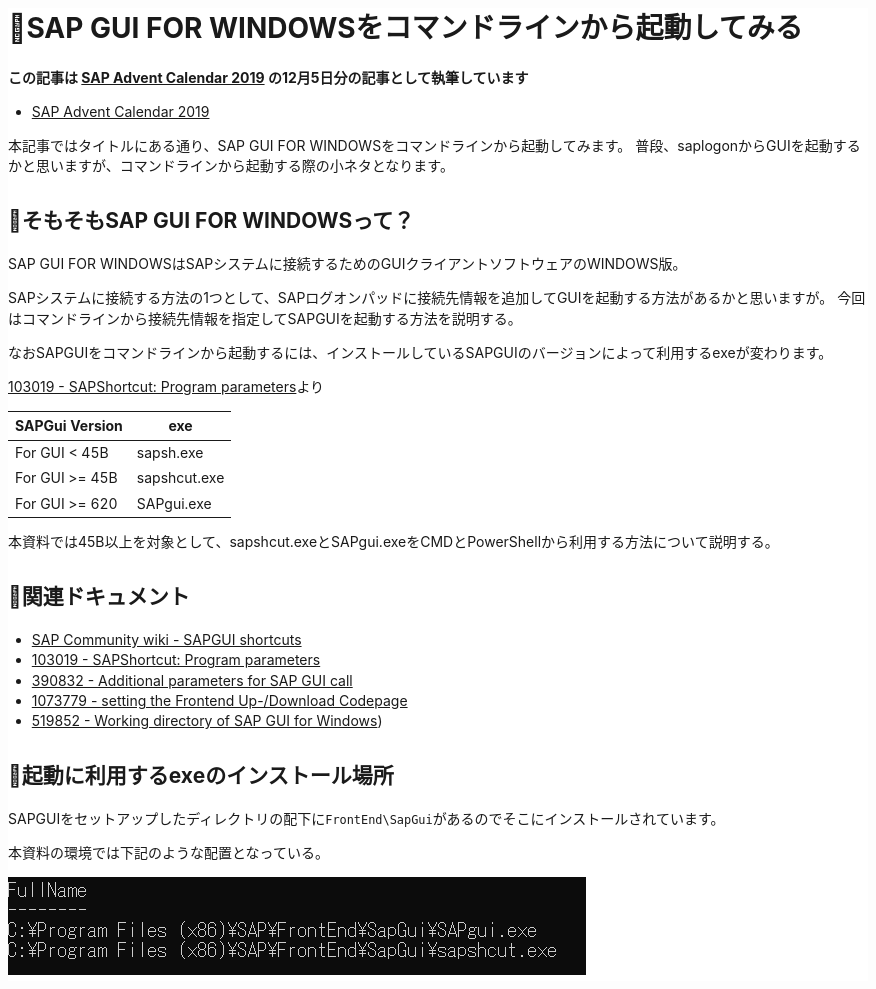 # 💎SAP GUI FOR WINDOWSをコマンドラインから起動してみる

**この記事は [SAP Advent Calendar 2019](https://adventar.org/calendars/3908) の12月5日分の記事として執筆しています**

- [SAP Advent Calendar 2019](https://adventar.org/calendars/3908)

本記事ではタイトルにある通り、SAP GUI FOR WINDOWSをコマンドラインから起動してみます。
普段、saplogonからGUIを起動するかと思いますが、コマンドラインから起動する際の小ネタとなります。

## 💎そもそもSAP GUI FOR WINDOWSって？

SAP GUI FOR WINDOWSはSAPシステムに接続するためのGUIクライアントソフトウェアのWINDOWS版。  

SAPシステムに接続する方法の1つとして、SAPログオンパッドに接続先情報を追加してGUIを起動する方法があるかと思いますが。
今回はコマンドラインから接続先情報を指定してSAPGUIを起動する方法を説明する。

なおSAPGUIをコマンドラインから起動するには、インストールしているSAPGUIのバージョンによって利用するexeが変わります。

[103019 - SAPShortcut: Program parameters](https://launchpad.support.sap.com/#/notes/103019)より

| SAPGui Version | exe          |
| -------------- | ------------ |
| For GUI < 45B  | sapsh.exe    |
| For GUI >= 45B | sapshcut.exe |
| For GUI >= 620 | SAPgui.exe   |

本資料では45B以上を対象として、sapshcut.exeとSAPgui.exeをCMDとPowerShellから利用する方法について説明する。

## 💎関連ドキュメント

- [SAP Community wiki - SAPGUI shortcuts](https://wiki.scn.sap.com/wiki/display/ABAP/SAPGUI+shortcuts)
- [103019 - SAPShortcut: Program parameters](https://launchpad.support.sap.com/#/notes/103019)
- [390832 - Additional parameters for SAP GUI call](https://launchpad.support.sap.com/#/notes/390832)
- [1073779 - setting the Frontend Up-/Download Codepage](https://launchpad.support.sap.com/#/notes/1073779)
- [519852 - Working directory of SAP GUI for Windows](https://launchpad.support.sap.com/#/notes/519852))

## 💎起動に利用するexeのインストール場所

SAPGUIをセットアップしたディレクトリの配下に`FrontEnd\SapGui`があるのでそこにインストールされています。

本資料の環境では下記のような配置となっている。

![](image/installDirectory.png)
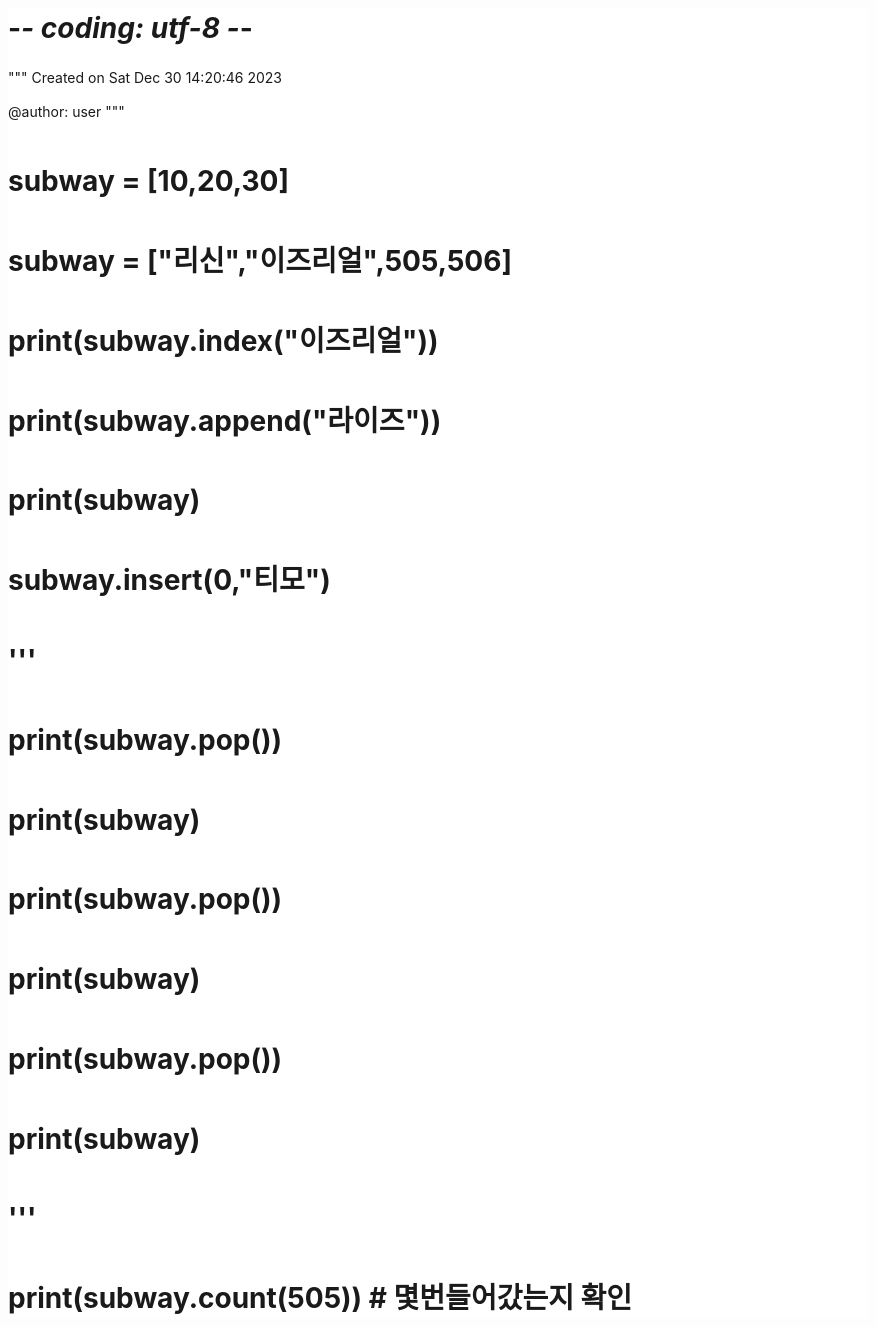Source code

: 


# -*- coding: utf-8 -*-
"""
Created on Sat Dec 30 14:20:46 2023

@author: user
"""

# subway = [10,20,30]

# subway = ["리신","이즈리얼",505,506]
# print(subway.index("이즈리얼"))
# print(subway.append("라이즈"))
# print(subway)

# subway.insert(0,"티모")
# '''
# print(subway.pop())
# print(subway)
# print(subway.pop())
# print(subway)
# print(subway.pop())
# print(subway)

# '''

# print(subway.count(505)) # 몇번들어갔는지 확인
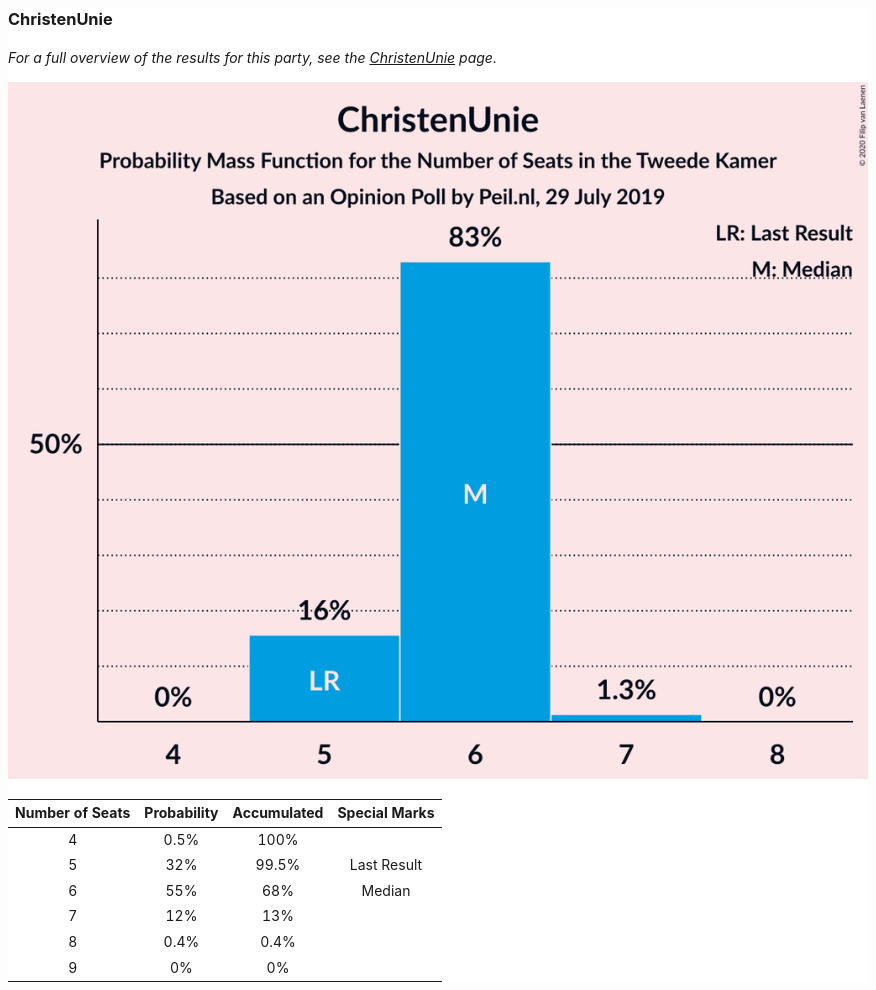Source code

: ### ChristenUnie

*For a full overview of the results for this party, see the [ChristenUnie](party-christenunie.html) page.*

![Graph with seats probability mass function not yet produced](2019-07-29-Peilnl-seats-pmf-christenunie.png "Seats Probability Mass Function")

| Number of Seats | Probability | Accumulated | Special Marks |
|:---------------:|:-----------:|:-----------:|:-------------:|
| 4 | 0.5% | 100% |  |
| 5 | 32% | 99.5% | Last Result |
| 6 | 55% | 68% | Median |
| 7 | 12% | 13% |  |
| 8 | 0.4% | 0.4% |  |
| 9 | 0% | 0% |  |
——————————
Wandle alles ab der Zeile mit „## 💎関連ドキュメント“ bis hinunter zur Zeile mit „the [ChristenUnie](party-christenunie.html) page.*“, beide eingeschlossen, in eine Markdown-Tabelle mit den Spalten „Nummer“ und „Inhalt“ um, in der jede Zeile fortlaufend nummeriert ist und Leerzeilen wegfallen. Lass dabei die Bilder in der Antwort weg.

#### Lösung der Übung:
| Nummer | Inhalt |
|---|---|
| 1 | ## 💎関連ドキュメント |
| 2 | - [SAP Community wiki - SAPGUI shortcuts](https://wiki.scn.sap.com/wiki/display/ABAP/SAPGUI+shortcuts) |
| 3 | - [103019 - SAPShortcut: Program parameters](https://launchpad.support.sap.com/#/notes/103019) |
| 4 | - [390832 - Additional parameters for SAP GUI call](https://launchpad.support.sap.com/#/notes/390832) |
| 5 | - [1073779 - setting the Frontend Up-/Download Codepage](https://launchpad.support.sap.com/#/notes/1073779) |
| 6 | - [519852 - Working directory of SAP GUI for Windows](https://launchpad.support.sap.com/#/notes/519852)) |
| 7 | ## 💎起動に利用するexeのインストール場所 |
| 8 | SAPGUIをセットアップしたディレクトリの配下に`FrontEnd\SapGui`があるのでそこにインストールされています。 |
| 9 | 本資料の環境では下記のような配置となっている。 |
| 10 | ![](image/installDirectory.png) |
| 11 | Source code |
| 12 | :  |
| 13 | # -*- coding: utf-8 -*- |
| 14 | """ |
| 15 | Created on Sat Dec 30 14:20:46 2023 |
| 16 | @author: user |
| 17 | """ |
| 18 | # subway = [10,20,30] |
| 19 | # subway = ["리신","이즈리얼",505,506] |
| 20 | # print(subway.index("이즈리얼")) |
| 21 | # print(subway.append("라이즈")) |
| 22 | # print(subway) |
| 23 | # subway.insert(0,"티모") |
| 24 | # ''' |
| 25 | # print(subway.pop()) |
| 26 | # print(subway) |
| 27 | # print(subway.pop()) |
| 28 | # print(subway) |
| 29 | # print(subway.pop()) |
| 30 | # print(subway) |
| 31 | # ''' |
| 32 | # print(subway.count(505)) # 몇번들어갔는지 확인 |
| 33 | Source code |
| 34 | : ### ChristenUnie |
| 35 | *For a full overview of the results for this party, see the [ChristenUnie](party-christenunie.html) page.* |